Task goal ▸
Answer from the format_health_data documentation below:
(a) What is the default value of id_col?
(b) What geographic level does the default geoid_digits value of 5 represent?
(c) What kind of file does the "txt" output format produce?
Top of Text excerpt
Format Health Outcome Data for geoExposeR
format_health_data.RdFormats and validates health outcome data to ensure compatibility with geoExposeR's requirements.
Usage
format_health_data(
health_data,
id_col = "FIPS",
outcome_cols,
covariate_cols = NULL,
geoid_digits = 5,
validate = TRUE,
output_file = NULL,
output_format = c("txt", "csv")
)Arguments
- health_data
A data frame containing health outcomes and covariates.
- id_col
Character. Column name containing geographic identifiers (e.g., FIPS codes). Default is "FIPS".
- outcome_cols
Character vector. Column names of health outcome variables to include.
- covariate_cols
Optional character vector. Column names of covariate variables to include.
- geoid_digits
Integer. Number of digits for FIPS code formatting. Default is 5 (county level).
- validate
Logical. Whether to perform validation checks. Default TRUE.
- output_file
Optional file path to save the resulting file.
- output_format
Character. Output format: "txt" (tab-delimited) or "csv". Default is "txt".
Bottom of Text excerpt
Top of Dataset extract
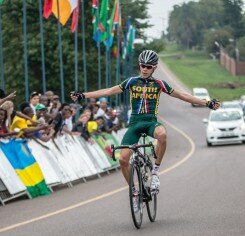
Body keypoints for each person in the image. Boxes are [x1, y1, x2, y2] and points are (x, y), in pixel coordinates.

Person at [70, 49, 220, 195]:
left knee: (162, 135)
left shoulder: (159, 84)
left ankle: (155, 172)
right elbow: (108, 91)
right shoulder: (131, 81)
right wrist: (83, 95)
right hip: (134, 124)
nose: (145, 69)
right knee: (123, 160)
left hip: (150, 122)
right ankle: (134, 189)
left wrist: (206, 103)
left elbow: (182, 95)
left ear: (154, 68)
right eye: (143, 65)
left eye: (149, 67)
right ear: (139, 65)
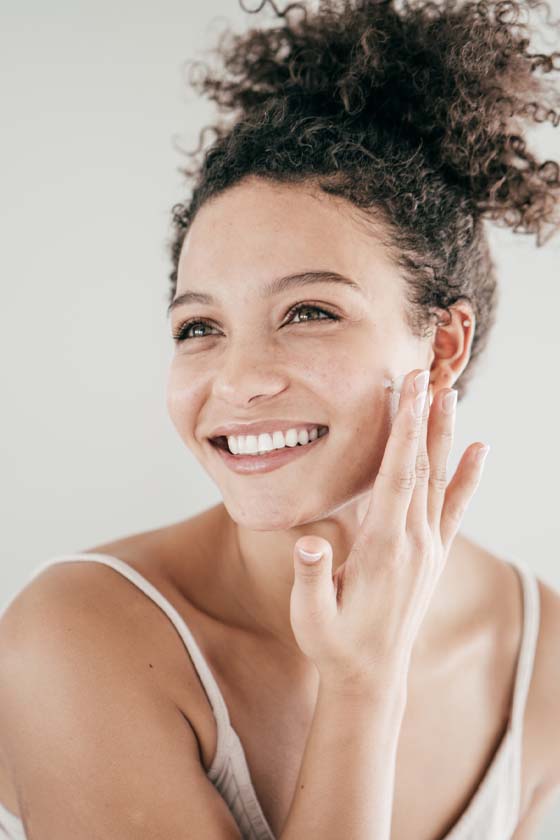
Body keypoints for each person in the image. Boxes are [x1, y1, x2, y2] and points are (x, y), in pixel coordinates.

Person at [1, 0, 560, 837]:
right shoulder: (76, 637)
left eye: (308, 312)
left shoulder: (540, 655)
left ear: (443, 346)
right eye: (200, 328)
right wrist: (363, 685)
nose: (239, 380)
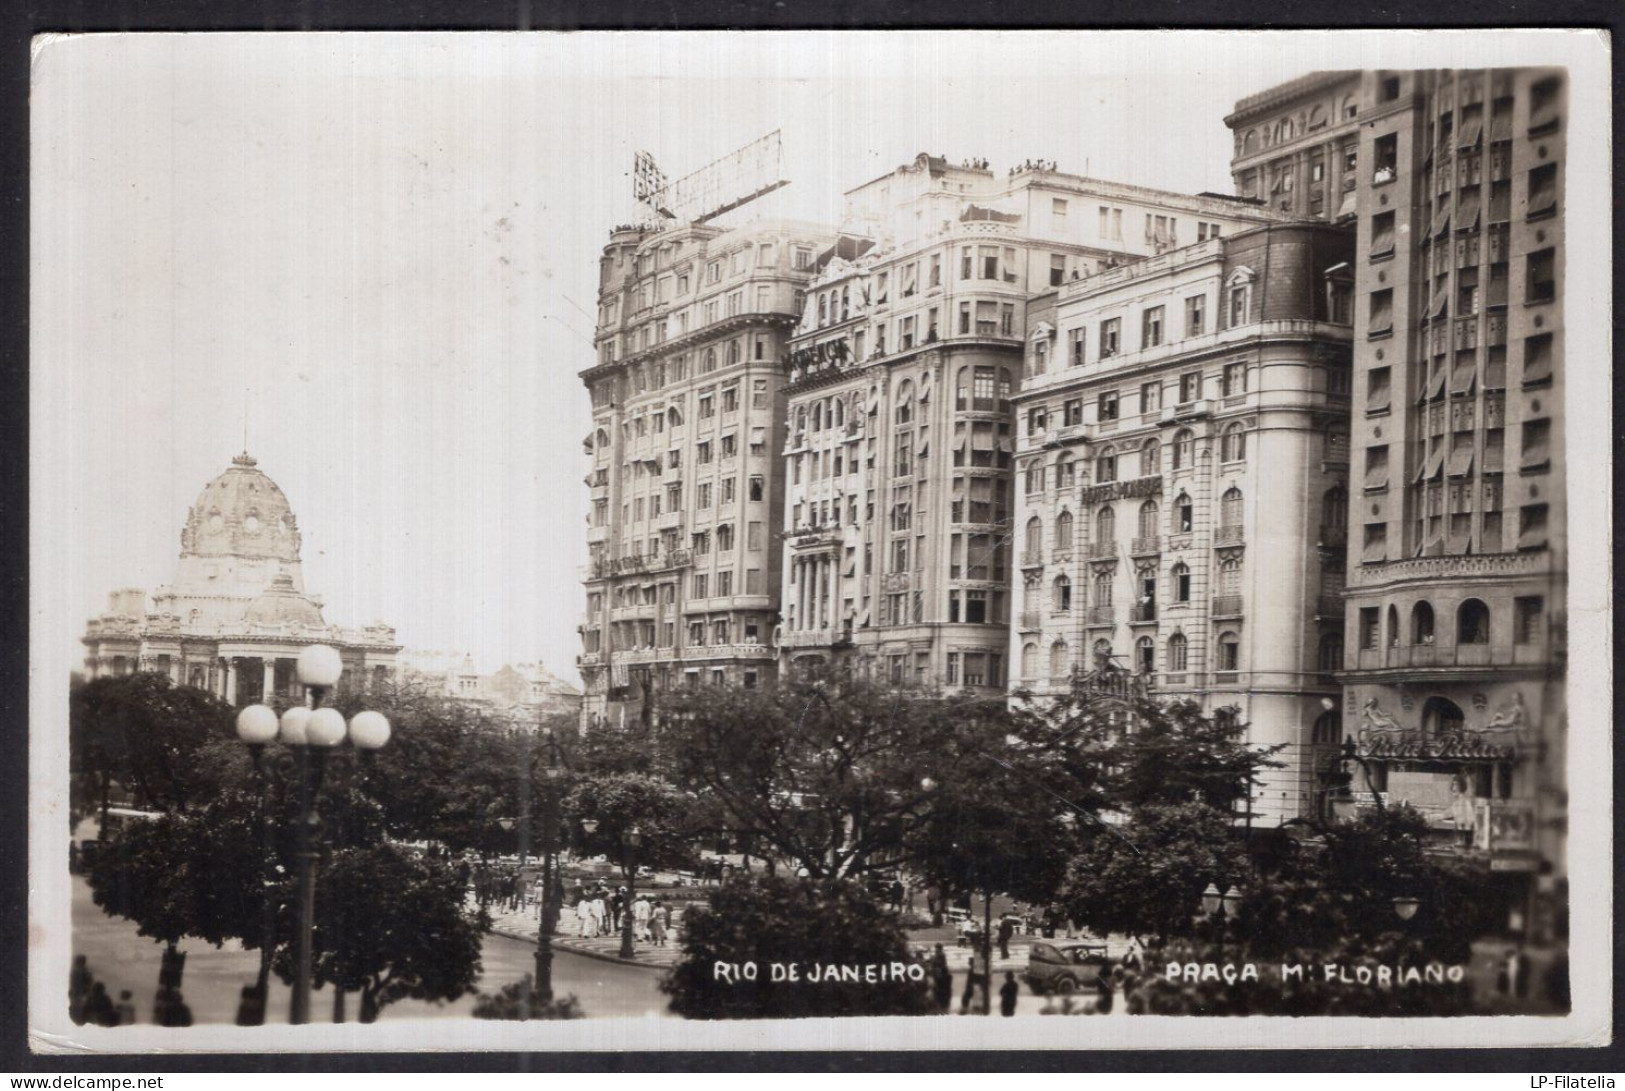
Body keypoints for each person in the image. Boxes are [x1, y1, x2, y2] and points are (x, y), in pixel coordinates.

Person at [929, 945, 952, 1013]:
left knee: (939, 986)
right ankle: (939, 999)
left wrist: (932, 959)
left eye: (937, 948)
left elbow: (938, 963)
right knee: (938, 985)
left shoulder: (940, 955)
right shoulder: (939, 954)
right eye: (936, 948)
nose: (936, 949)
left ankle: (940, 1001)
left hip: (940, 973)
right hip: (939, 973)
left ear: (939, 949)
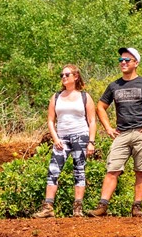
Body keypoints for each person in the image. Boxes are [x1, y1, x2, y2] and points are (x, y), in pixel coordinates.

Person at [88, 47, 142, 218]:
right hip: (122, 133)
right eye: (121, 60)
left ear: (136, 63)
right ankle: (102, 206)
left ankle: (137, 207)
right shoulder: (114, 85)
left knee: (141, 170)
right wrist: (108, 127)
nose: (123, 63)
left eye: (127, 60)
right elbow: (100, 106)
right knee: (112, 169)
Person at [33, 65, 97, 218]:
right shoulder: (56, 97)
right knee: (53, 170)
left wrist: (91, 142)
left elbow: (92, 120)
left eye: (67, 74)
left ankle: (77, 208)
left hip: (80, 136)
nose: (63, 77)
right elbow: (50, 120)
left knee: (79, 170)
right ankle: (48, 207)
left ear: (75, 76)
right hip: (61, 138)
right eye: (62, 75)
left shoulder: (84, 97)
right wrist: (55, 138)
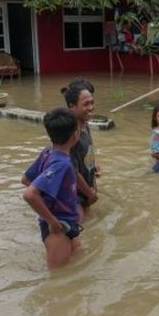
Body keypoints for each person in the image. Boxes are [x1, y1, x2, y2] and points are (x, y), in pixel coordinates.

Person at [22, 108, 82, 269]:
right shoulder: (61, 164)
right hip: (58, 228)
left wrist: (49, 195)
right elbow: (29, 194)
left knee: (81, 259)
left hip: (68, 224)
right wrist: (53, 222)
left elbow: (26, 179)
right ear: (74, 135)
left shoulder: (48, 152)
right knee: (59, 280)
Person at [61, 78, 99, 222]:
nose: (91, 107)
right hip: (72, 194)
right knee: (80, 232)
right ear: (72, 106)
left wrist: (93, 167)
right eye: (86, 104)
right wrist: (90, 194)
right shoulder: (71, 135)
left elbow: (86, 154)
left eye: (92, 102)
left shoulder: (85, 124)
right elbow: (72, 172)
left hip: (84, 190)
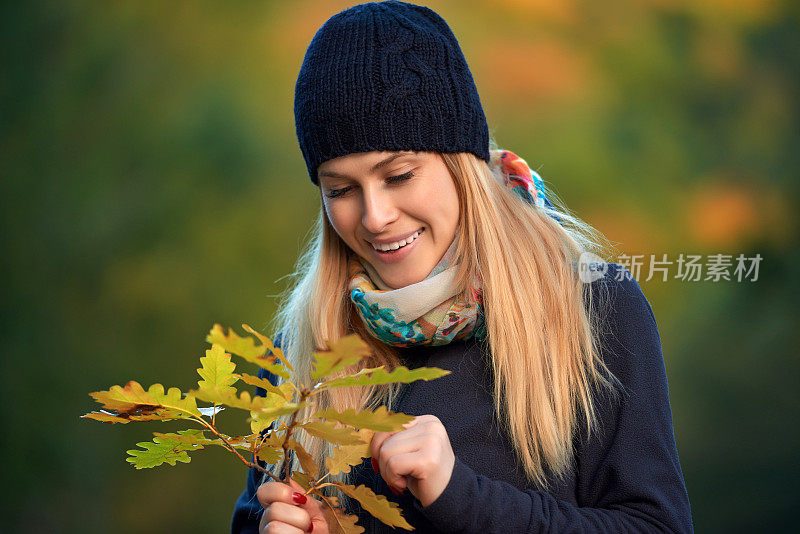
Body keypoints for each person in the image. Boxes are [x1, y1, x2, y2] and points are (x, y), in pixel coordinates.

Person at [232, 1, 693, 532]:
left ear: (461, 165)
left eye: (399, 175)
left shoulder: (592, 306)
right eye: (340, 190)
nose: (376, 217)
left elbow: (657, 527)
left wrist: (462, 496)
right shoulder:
Bottom of Dataset extract
Your solution ▸
(a) "FIPS"
(b) County level
(c) A tab-delimited file